June 1, 2010

THERE IS NO PAKISTAN:

Can 'Pashtunistan' end the Af-Pak war?: U.S. involvement just a blip in long struggle of Pashtuns (Stanley A. Weiss, 6/01/10, Washington Times)

The problem is the so-called "Durand Line" ran straight through ancestral Pashtun territory, literally separating brother from brother. In 1947, the British handed the former Indian half over to Pakistan. Today, 23 million Pashtuns live on the Afghan side of the border, while 12 million live in Pakistan.

A local saying - "all Taliban are Pashtun, but not all Pashtuns are Taliban" - reflects the intense dislike many Pashtuns have for the Taliban. Public opinion polls suggest that east Afghan Pashtuns are more anti-Taliban than their southern Afghan brethren. Yet the war against the West has allowed Pashtun leaders to externalize resentment, rather than turning it inward.

The idea that any government will exert influence here is fantasy. Additional U.S. troops might temporarily wound the Taliban, at a cost of many lives, but it will do nothing to change the reality of the region, particularly as the Obama administration says it will begin to withdraw troops next year.

But imagine instead if, working through the United Nations and its NATO allies, America were to broker an agreement between Afghanistan and Pakistan to carve out an independent Pashtunistan framed by the Indus River to the east and the Hindu Kush mountains to the west. The territories of Afghanistan and Pakistan would be reduced, but both would be made more secure, since Pashtun leaders would have little reason to continue their destabilization of either country. Taliban members would turn inward, focusing instead on building their own nation.
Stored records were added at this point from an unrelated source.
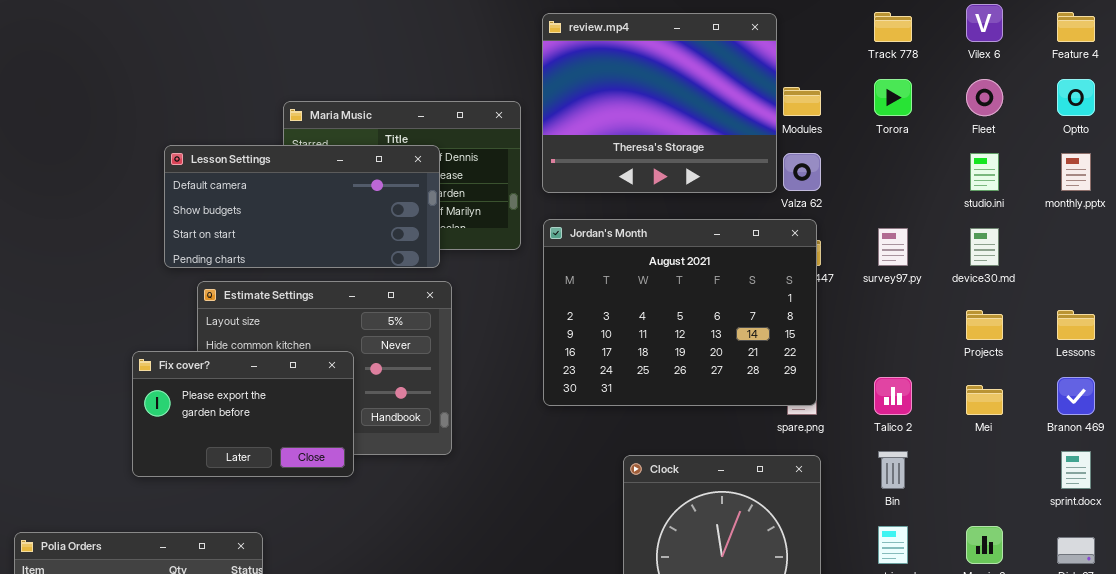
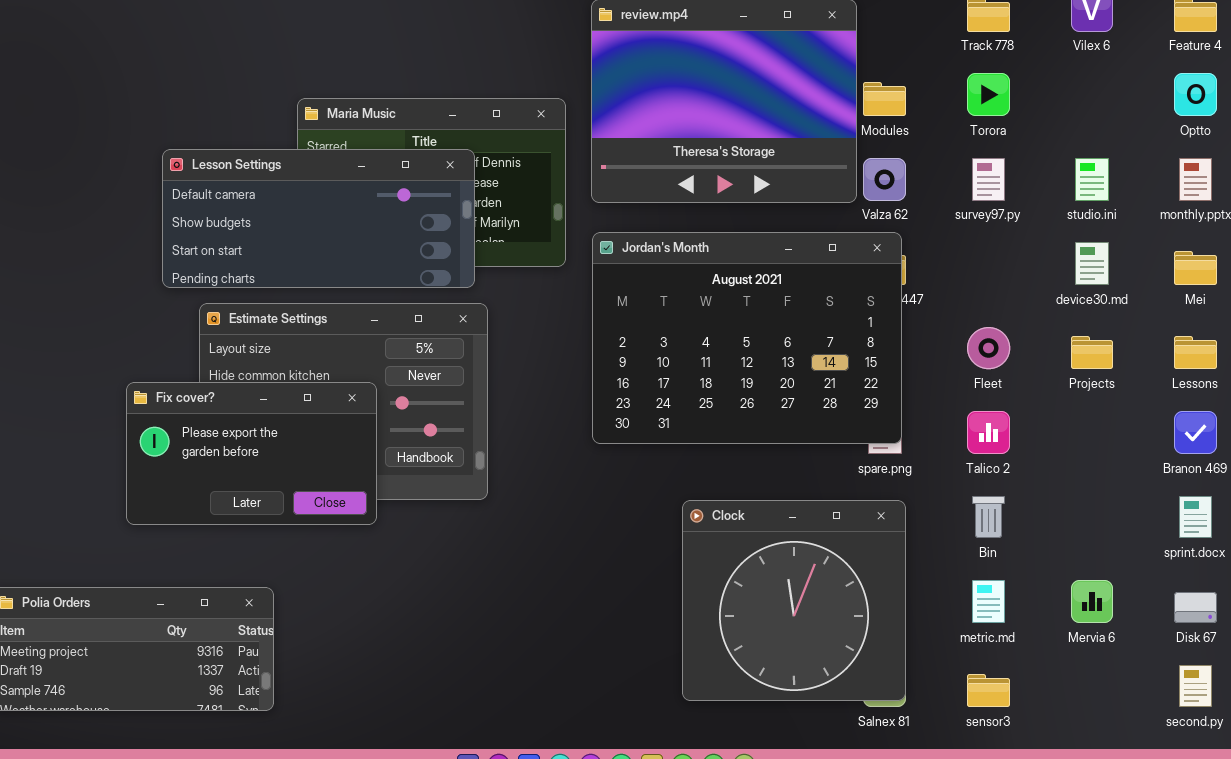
Fleet: [966,79,1003,116] -> [967,327,1010,369], moved
survey97.py: [878,228,908,266] -> [972,158,1005,201], moved
Mei: [966,385,1003,415] -> [1174,251,1217,285], moved

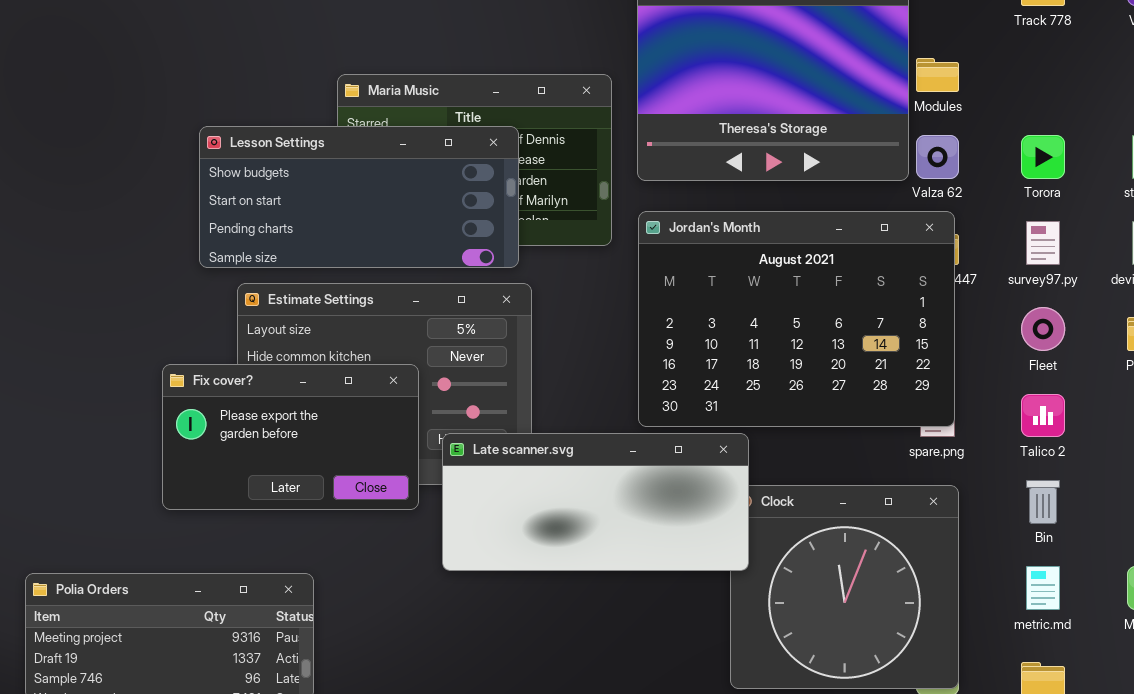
Torora: [967,73,1010,116] -> [1021,135,1065,179], moved
Lesson Settings: [162,149,475,288] -> [199,126,519,268], scrolled down 1 row
survey97.py: [972,158,1005,201] -> [1026,221,1060,265], moved
Late scanner.svg: none -> [442,433,749,571], opened

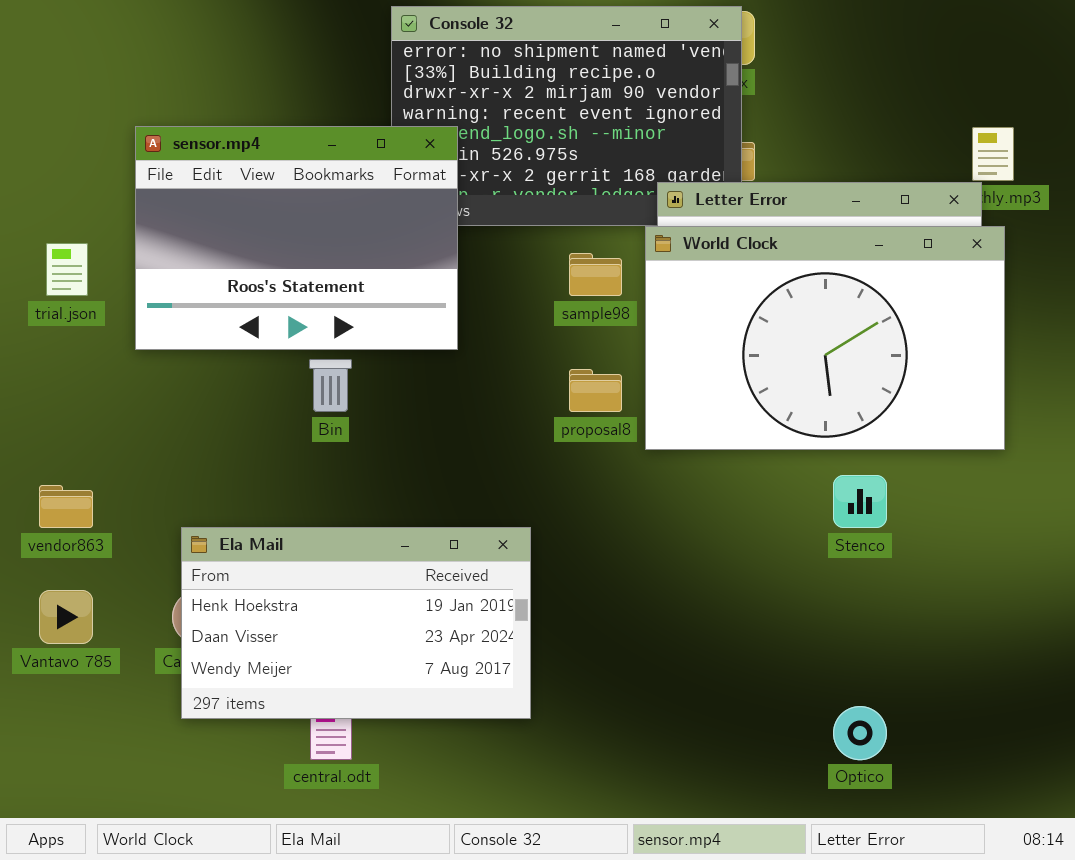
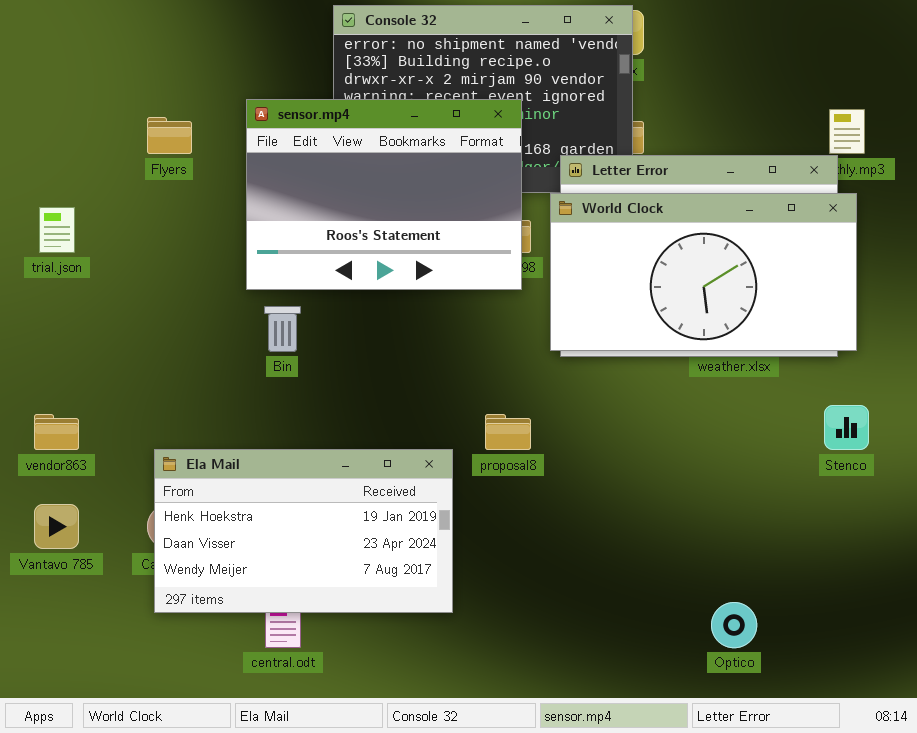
sensor.mp4: [135,126,458,350] -> [246,99,522,290], moved
World Clock: [645,226,1005,450] -> [550,193,857,351], resized
proposal8: [569,369,622,412] -> [485,414,531,450], moved
Stenco: [833,475,887,528] -> [824,405,869,450], moved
As the 193rd member of the U.N., Pashtunistan and its leaders would be held to the same rules that apply to all nations, including the Universal Declaration of Human Rights. Islamic extremists and al Qaeda would no longer be able to "hide behind" the border of U.S. "ally" Pakistan, allowing America to bypass Islamabad altogether. International aid and development funds could be used to incentivize Pashtun leaders to observe U.N. treaties and agreements, help settle more than a million Pashtun refugees uprooted by war and develop the Pashtunistan economy.


Taken long enough to figure that out.